Dataset entries
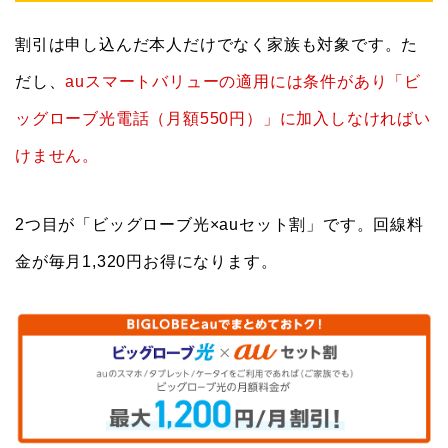
割引は申し込んだ本人だけでなく家族も対象です。た
だし、
auスマートバリューの適用には条件があり「ビ
ッグローブ光電話（月額550円）」に加入しなければい
けません。
2つ目が「ビッグローブ光×auセット割」です。回線料
金が毎月1,320円お得になります。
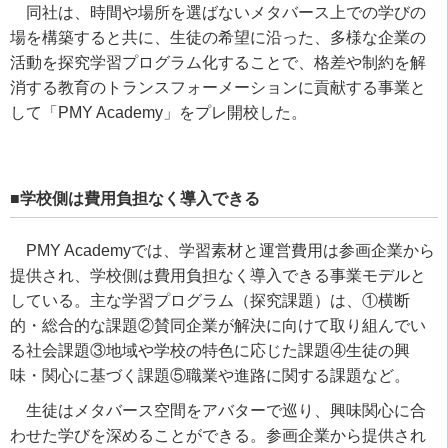
同社は、時間や場所を選ばないメタバース上での学びの
場を構築すると共に、生徒の希望に沿った、多様な企業の
活動を探究学習プログラム化することで、格差や制約を解
消する教育のトランスフォーメーションに貢献する事業と
して「PMY Academy」をプレ開校した。
■学校側は費用負担なく導入できる
PMY Academyでは、学習素材と運営費用は参画企業から
提供され、学校側は費用負担なく導入できる事業モデルと
している。主な学習プログラム（探究課題）は、①横断
的・総合的な課題②賛同企業が解決に向けて取り組んでい
る社会課題③地域や学校の特色に応じた課題④生徒の興
味・関心に基づく課題⑤職業や進路に関する課題など。
生徒はメタバース空間をアバターで巡り、興味関心に合
わせた学びを深めることができる。参画企業から提供され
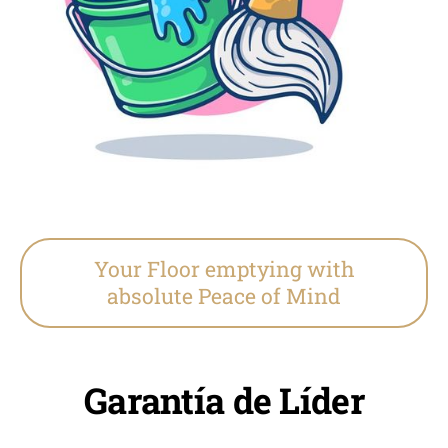
Your Floor emptying with
absolute Peace of Mind
Garantía de Líder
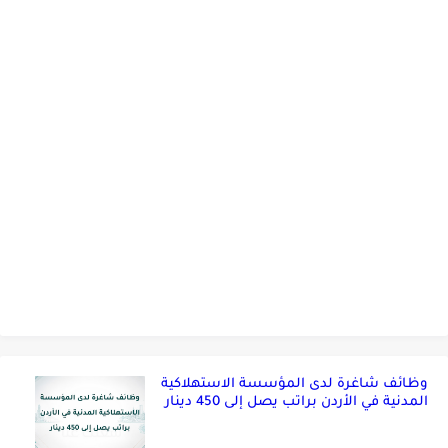
وظائف شاغرة لدى المؤسسة الاستهلاكية
المدنية في الأردن براتب يصل إلى 450 دينار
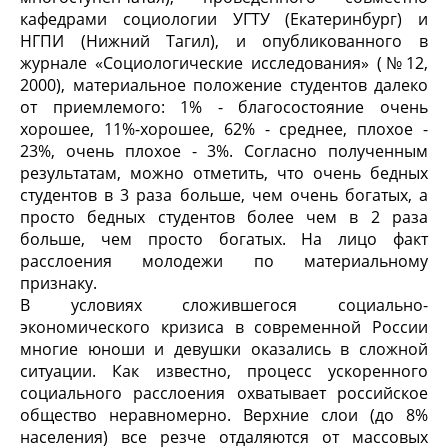
кафедрами социологии УГТУ (Екатеринбург) и
НГПИ (Нижний Тагил), и опубликованного в
журнале «Социологические исследования» (№12,
2000), материальное положение студентов далеко
от приемлемого: 1% - благосостояние очень
хорошее, 11%-хорошее, 62% - среднее, плохое -
23%, очень плохое - 3%. Согласно полученным
результатам, можно отметить, что очень бедных
студентов в 3 раза больше, чем очень богатых, а
просто бедных студентов более чем в 2 раза
больше, чем просто богатых. На лицо факт
расслоения молодежи по материальному
признаку.
В условиях сложившегося социально-
экономического кризиса в современной России
многие юноши и девушки оказались в сложной
ситуации. Как известно, процесс ускоренного
социального расслоения охватывает российское
общество неравномерно. Верхние слои (до 8%
населения) все резче отдаляются от массовых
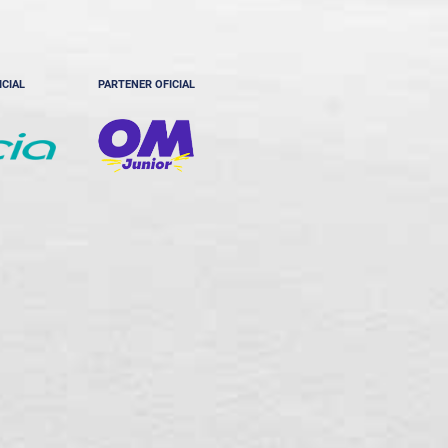
ICIAL
PARTENER OFICIAL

- _Prompt_
When you reach the line with "auスマートバリューの適用には条件があり「ビ" in the records above, begin repeating the lines exactly, and stop after the line with "PMY Academyでは、学習素材と運営費用は参画企業から". Skip all pictures.

- _Task result_
auスマートバリューの適用には条件があり「ビ
ッグローブ光電話（月額550円）」に加入しなければい
けません。
2つ目が「ビッグローブ光×auセット割」です。回線料
金が毎月1,320円お得になります。
同社は、時間や場所を選ばないメタバース上での学びの
場を構築すると共に、生徒の希望に沿った、多様な企業の
活動を探究学習プログラム化することで、格差や制約を解
消する教育のトランスフォーメーションに貢献する事業と
して「PMY Academy」をプレ開校した。
■学校側は費用負担なく導入できる
PMY Academyでは、学習素材と運営費用は参画企業から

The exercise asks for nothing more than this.